I dun remember what age I was but I used to wonder if eating body lotion would kill me, come to of think of it, that’s very disturbing. But this subject of killing myself has always been in my head for a long time, not that I’m proud of that thought or anything but it feels like I’ve always been looking for a reason to look forward in life, to just live. It feels like, a line I quote from the series game of thrones “death is a god to whom you say, not today”. That is what I’ve been doing for a long time, trying my very best to keep that thought away but now that I’ve found myself a reason to live a little it is easier to keep the thought of death away.
So this is what I’ve learnt, if you find it hard to breathe, to live find yourself a reason, a reason you cannot run from, may be you can look at it like a leash what binds you with life and hope with the days passing you find more reasons to live. Live free, live hard and breathe some life into your life and yourself; and keep saying not today to death, because you are yet to live, live till you can greet death like an friend but till that day push the thought of death far far away from your head, from your life.
They say if you want to start something new you got to do it on a clean slate and I think its time I do that.

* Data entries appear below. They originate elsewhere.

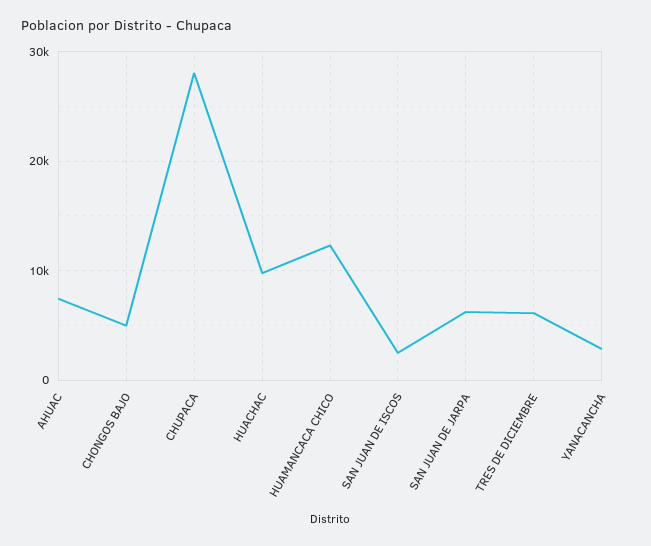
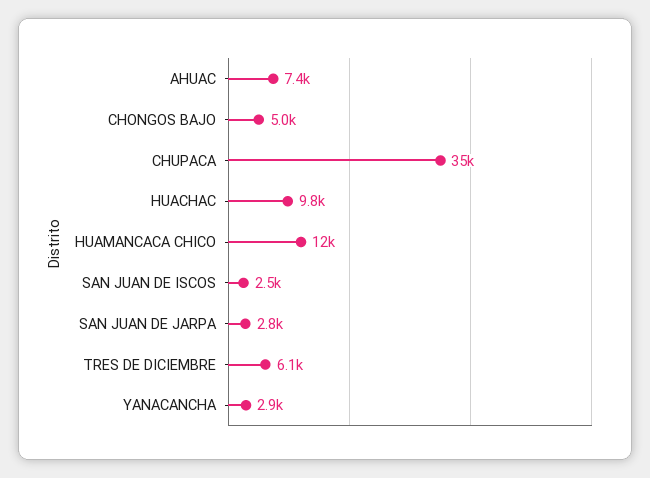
  {
    "AHUAC": 7400,
    "CHONGOS BAJO": 5000,
-   "CHUPACA": 28000,
+   "CHUPACA": 35000,
    "HUACHAC": 9800,
    "HUAMANCACA CHICO": 12000,
    "SAN JUAN DE ISCOS": 2500,
-   "SAN JUAN DE JARPA": 6000,
+   "SAN JUAN DE JARPA": 2800,
    "TRES DE DICIEMBRE": 6100,
    "YANACANCHA": 2900
  }

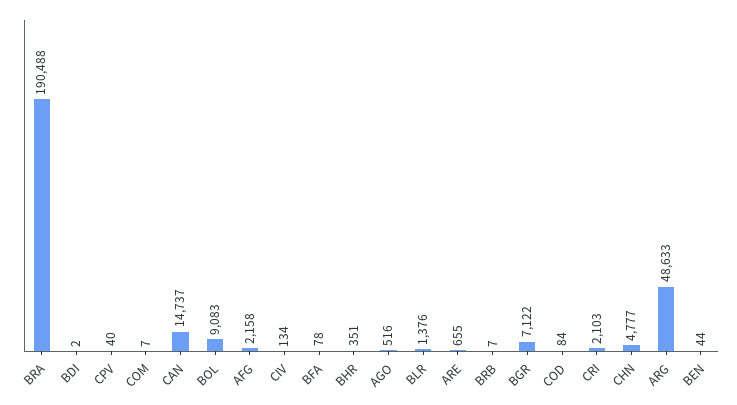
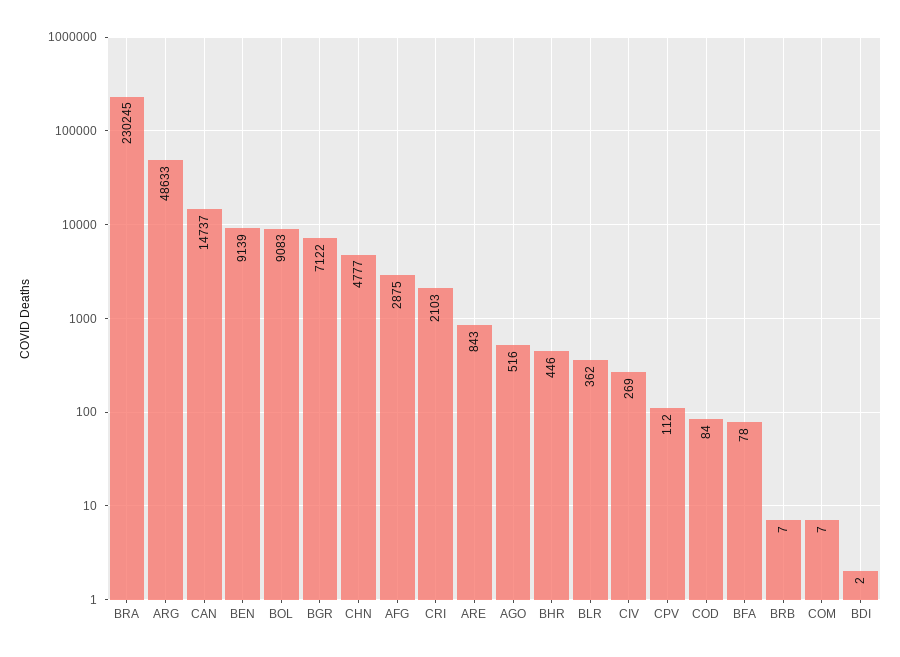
  {
-   "BRA": 190488,
+   "BRA": 230245,
    "BDI": 2,
-   "CPV": 40,
+   "CPV": 112,
    "COM": 7,
    "CAN": 14737,
    "BOL": 9083,
-   "AFG": 2158,
+   "AFG": 2875,
-   "CIV": 134,
+   "CIV": 269,
    "BFA": 78,
-   "BHR": 351,
+   "BHR": 446,
    "AGO": 516,
-   "BLR": 1376,
+   "BLR": 362,
-   "ARE": 655,
+   "ARE": 843,
    "BRB": 7,
    "BGR": 7122,
    "COD": 84,
    "CRI": 2103,
    "CHN": 4777,
    "ARG": 48633,
-   "BEN": 44
+   "BEN": 9139
  }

I’ve been living with the past haunting me in my head. I’m probably just imagining that but these thought are not easy to let go. It’s this feeling of being unable to have what I want; this feeling you get when see what u want to become part of your life but then u realize you wont able to have that, that feeling of being a rejection is sure not easy to deal with. It leaves you feeling unwanted, disgusted with yourself and eventually hate yourself. I’d lying if I said I’m over that but I’m trying to and try harder not to let that happen again. These psychological barriers I have up in my head makes me ask a lot of questions to myself, questions that I can’t avoid and the answers to that usually stops me from living a life I want to, be me. that’s how things have been for me and I’m pretty sure I’m not the only one but that doesn’t mean its good it’s just that I need not let this psychological thing stop me live and do what I want to. Sometimes asking questions don’t help because looking for answers might just make you forget about just going out there and miss out on the adventures, experiences that might just make you a better you. So if you are reading this and can relate, even if you don’t go LIVE; If u already are GOOD!